*PROBLEM TO SOLVE:* For the records below, output each line exactly as it appears, from the first through the line with "ānis Lejnieks un Valmieras novada".

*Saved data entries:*
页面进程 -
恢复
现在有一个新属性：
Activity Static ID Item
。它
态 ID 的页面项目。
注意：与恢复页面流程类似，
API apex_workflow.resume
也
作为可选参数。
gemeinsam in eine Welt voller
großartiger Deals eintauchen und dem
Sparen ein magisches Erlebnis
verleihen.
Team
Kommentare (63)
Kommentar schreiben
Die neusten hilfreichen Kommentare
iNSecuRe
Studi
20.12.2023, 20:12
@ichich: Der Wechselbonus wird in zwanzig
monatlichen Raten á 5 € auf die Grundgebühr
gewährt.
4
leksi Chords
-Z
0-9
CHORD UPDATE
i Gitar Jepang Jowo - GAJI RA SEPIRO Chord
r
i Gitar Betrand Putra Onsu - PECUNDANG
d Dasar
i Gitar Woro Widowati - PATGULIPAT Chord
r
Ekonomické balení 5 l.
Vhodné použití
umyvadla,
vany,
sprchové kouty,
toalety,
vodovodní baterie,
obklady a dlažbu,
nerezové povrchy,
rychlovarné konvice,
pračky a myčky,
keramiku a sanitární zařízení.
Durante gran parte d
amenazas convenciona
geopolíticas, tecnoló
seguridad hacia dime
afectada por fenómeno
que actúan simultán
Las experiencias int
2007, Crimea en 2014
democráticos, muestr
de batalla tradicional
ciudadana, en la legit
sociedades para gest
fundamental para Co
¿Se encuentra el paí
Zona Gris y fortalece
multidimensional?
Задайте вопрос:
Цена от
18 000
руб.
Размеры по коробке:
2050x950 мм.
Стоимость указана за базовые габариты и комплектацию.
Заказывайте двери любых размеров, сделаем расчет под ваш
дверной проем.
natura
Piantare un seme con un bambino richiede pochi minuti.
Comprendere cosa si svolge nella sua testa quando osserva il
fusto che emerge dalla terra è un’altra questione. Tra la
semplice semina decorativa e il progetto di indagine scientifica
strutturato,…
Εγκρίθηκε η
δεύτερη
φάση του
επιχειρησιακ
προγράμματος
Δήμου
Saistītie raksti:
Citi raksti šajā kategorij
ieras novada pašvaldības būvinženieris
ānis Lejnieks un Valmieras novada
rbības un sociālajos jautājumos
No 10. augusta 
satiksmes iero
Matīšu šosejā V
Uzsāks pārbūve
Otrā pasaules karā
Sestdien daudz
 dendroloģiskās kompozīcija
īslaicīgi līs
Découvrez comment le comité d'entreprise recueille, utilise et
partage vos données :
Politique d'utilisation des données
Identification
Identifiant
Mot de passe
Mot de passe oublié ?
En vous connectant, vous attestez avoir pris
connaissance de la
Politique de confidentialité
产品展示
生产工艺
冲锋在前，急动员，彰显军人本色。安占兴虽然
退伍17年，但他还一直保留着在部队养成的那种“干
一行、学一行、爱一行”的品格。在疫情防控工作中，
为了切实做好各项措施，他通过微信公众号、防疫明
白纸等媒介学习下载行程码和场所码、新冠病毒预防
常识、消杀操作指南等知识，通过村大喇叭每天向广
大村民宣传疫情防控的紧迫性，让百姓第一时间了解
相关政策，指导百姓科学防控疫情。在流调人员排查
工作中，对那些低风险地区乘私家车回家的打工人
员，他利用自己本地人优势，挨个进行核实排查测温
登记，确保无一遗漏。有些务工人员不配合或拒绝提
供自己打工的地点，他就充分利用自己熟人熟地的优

*EXERCISE OUTPUT:*
页面进程 -
恢复
现在有一个新属性：
Activity Static ID Item
。它
态 ID 的页面项目。
注意：与恢复页面流程类似，
API apex_workflow.resume
也
作为可选参数。
gemeinsam in eine Welt voller
großartiger Deals eintauchen und dem
Sparen ein magisches Erlebnis
verleihen.
Team
Kommentare (63)
Kommentar schreiben
Die neusten hilfreichen Kommentare
iNSecuRe
Studi
20.12.2023, 20:12
@ichich: Der Wechselbonus wird in zwanzig
monatlichen Raten á 5 € auf die Grundgebühr
gewährt.
4
leksi Chords
-Z
0-9
CHORD UPDATE
i Gitar Jepang Jowo - GAJI RA SEPIRO Chord
r
i Gitar Betrand Putra Onsu - PECUNDANG
d Dasar
i Gitar Woro Widowati - PATGULIPAT Chord
r
Ekonomické balení 5 l.
Vhodné použití
umyvadla,
vany,
sprchové kouty,
toalety,
vodovodní baterie,
obklady a dlažbu,
nerezové povrchy,
rychlovarné konvice,
pračky a myčky,
keramiku a sanitární zařízení.
Durante gran parte d
amenazas convenciona
geopolíticas, tecnoló
seguridad hacia dime
afectada por fenómeno
que actúan simultán
Las experiencias int
2007, Crimea en 2014
democráticos, muestr
de batalla tradicional
ciudadana, en la legit
sociedades para gest
fundamental para Co
¿Se encuentra el paí
Zona Gris y fortalece
multidimensional?
Задайте вопрос:
Цена от
18 000
руб.
Размеры по коробке:
2050x950 мм.
Стоимость указана за базовые габариты и комплектацию.
Заказывайте двери любых размеров, сделаем расчет под ваш
дверной проем.
natura
Piantare un seme con un bambino richiede pochi minuti.
Comprendere cosa si svolge nella sua testa quando osserva il
fusto che emerge dalla terra è un’altra questione. Tra la
semplice semina decorativa e il progetto di indagine scientifica
strutturato,…
Εγκρίθηκε η
δεύτερη
φάση του
επιχειρησιακ
προγράμματος
Δήμου
Saistītie raksti:
Citi raksti šajā kategorij
ieras novada pašvaldības būvinženieris
ānis Lejnieks un Valmieras novada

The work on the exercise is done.